This can be done by tapping into the iterator and calling a 'benchmark' subroutine
in your program that for instance counts the number of items divided by the
execution time.
$it->tap(\&benchmark)->each(sub {
# Very complicated routine
....
});
sub benchmark {
my $item = shift;
$start ||= time;
$count++;
printf "%d recs/sec\n" , $count/(time - $start + 1) if $count % 100 == 0;
}
=head2 detect(\&callback)
Returns the first item for which callback returns a true value.
=head2 detect(qr/..../)
If the iterator contains STRING values, then return the first item which matches the
regex.
=head2 detect($key => $val)
If the iterator contains HASH values, then return the first item where the value of
$key is equal to val.
=head2 detect($key => qr/..../)
If the iterator contains HASH values, then return the first item where the value of
$key matches the regex.
=head2 detect($key => [$val, ...])
If the iterator contains HASH values, then return the first item where the value of
$key is equal to any of the vals given.
=head2 select(\&callback)
Returns an Iterator for each item for which callback returns a true value.
=head2 select(qr/..../)
If the iterator contains STRING values, then return each item which matches the regex.
=head2 select($key => $val)
If the iterator contains HASH values, then return each item where the value of
$key is equal to val.
=head2 select($key => qr/..../)
If the iterator contains HASH values, then return each item where the value of $key
matches the regex.
=head2 select($key => [$val, ...])
If the iterator contains HASH values, then return each item where the value of
$key is equal to any of the vals given.
=head2 reject(\&callback)
Returns an Iterator for each item for which callback returns a false value.
=head2 reject(qr/..../)
If the iterator contains STRING values, then reject every item except those
matching the regex.
=head2 reject($key => qr/..../)
If the iterator contains HASH values, then reject every item for where the value of $key
DOESN'T match the regex.
=head2 reject($key => $val)
If the iterator contains HASH values, then return each item where the value of
$key is NOT equal to val.
=head2 reject($key => [$val, ...])
If the iterator contains HASH values, then return each item where the value of
$key is NOT equal to any of the vals given.
=head3 BOOLEAN FUNCTIONS
=head2 any(\&callback)
Returns true if at least one item generates a true value when executing callback.
=head2 many(\&callback)
Alias for C<many>.
=head2 many(\&callback)
Returns true if at least two items generate a true value when executing callback.
=head2 all(\&callback)
Returns true if all the items generate a true value when executing callback.
=head3 MAP & REDUCE
=head2 map(\&callback)
Returns a new Iterator containing for each item the result of the callback.

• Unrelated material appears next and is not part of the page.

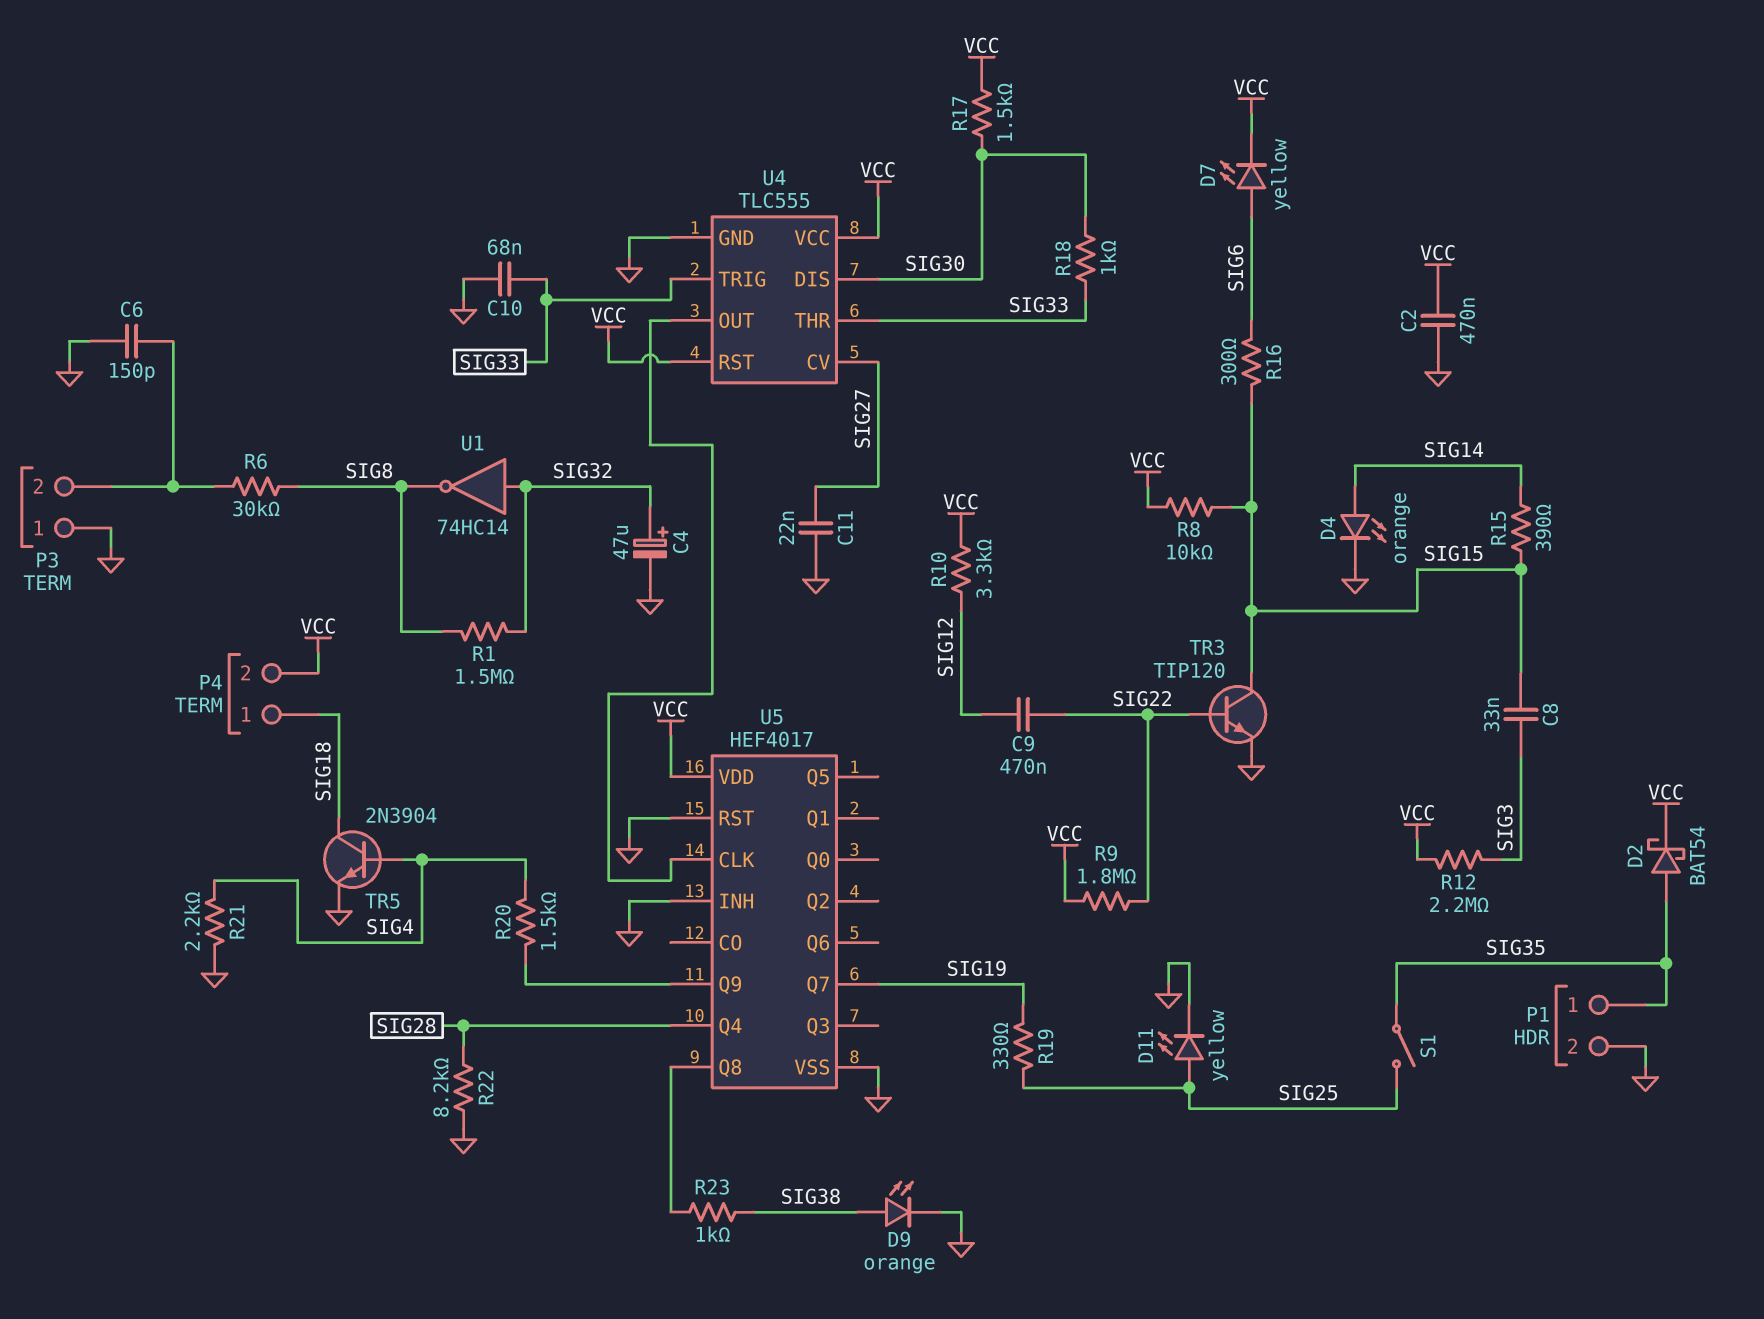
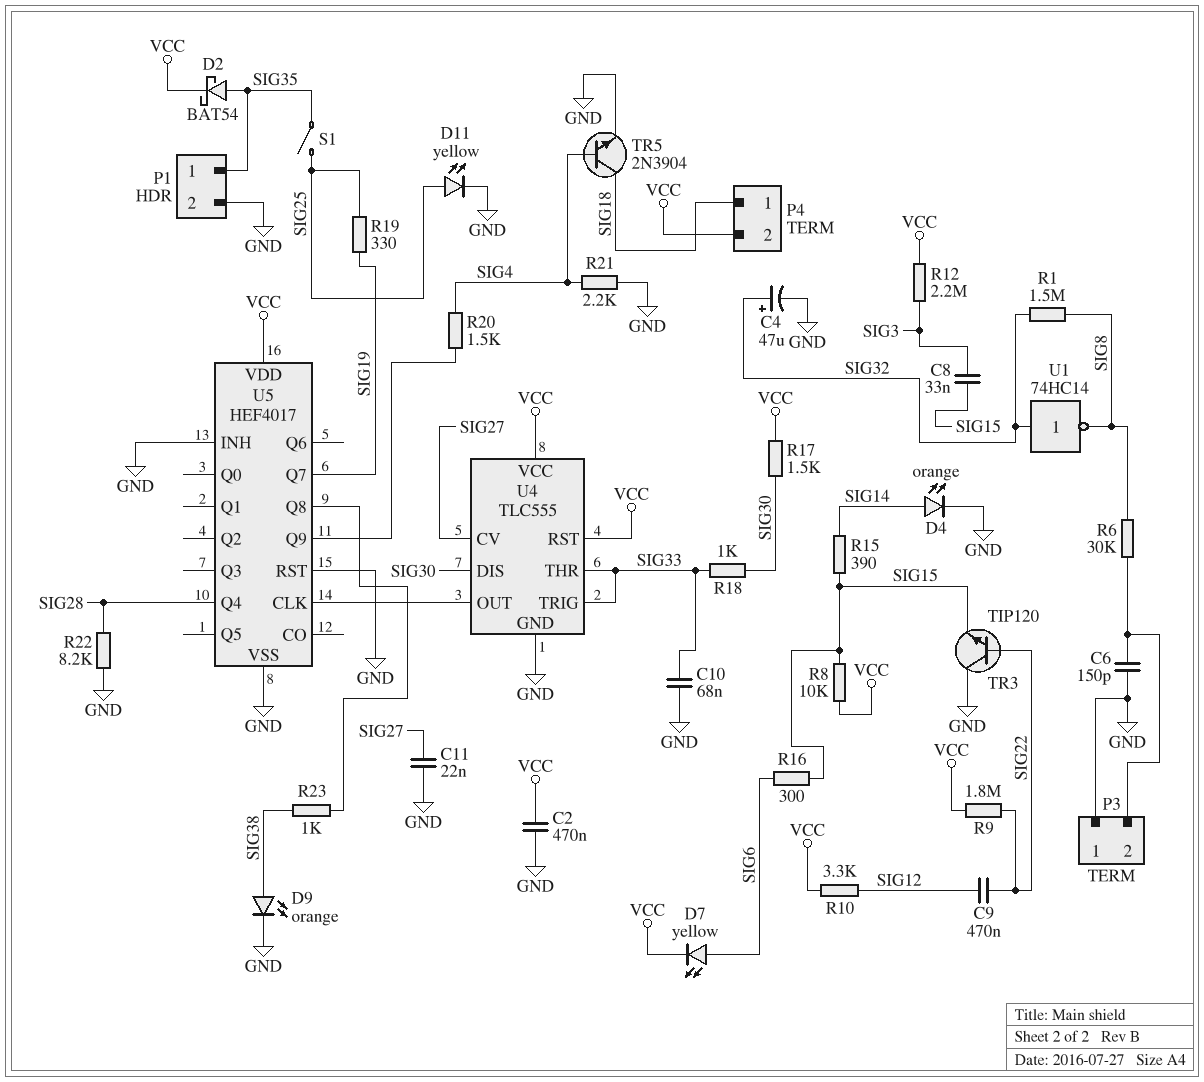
TR3: NPN TIP120 (B SIG22, C SIG15, E GND) -> NPN TIP120 (B SIG22, C GND, E SIG15)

=head2 reduce([START],\&callback)
Alias for C<reduce>.
=head2 reduce([START],\&callback)
For each item in the Iterator execute &callback($prev,$item) where $prev is the
option START value or the result of the previous call to callback. Returns the
final result of the callback function.
=head2 invoke(NAME)
This is a shortcut for $it->map(sub { $_[0]->NAME }).
=head2 max()
=head2 min()
=head1 SEE ALSO
L<Catmandu::Iterator>.
=cut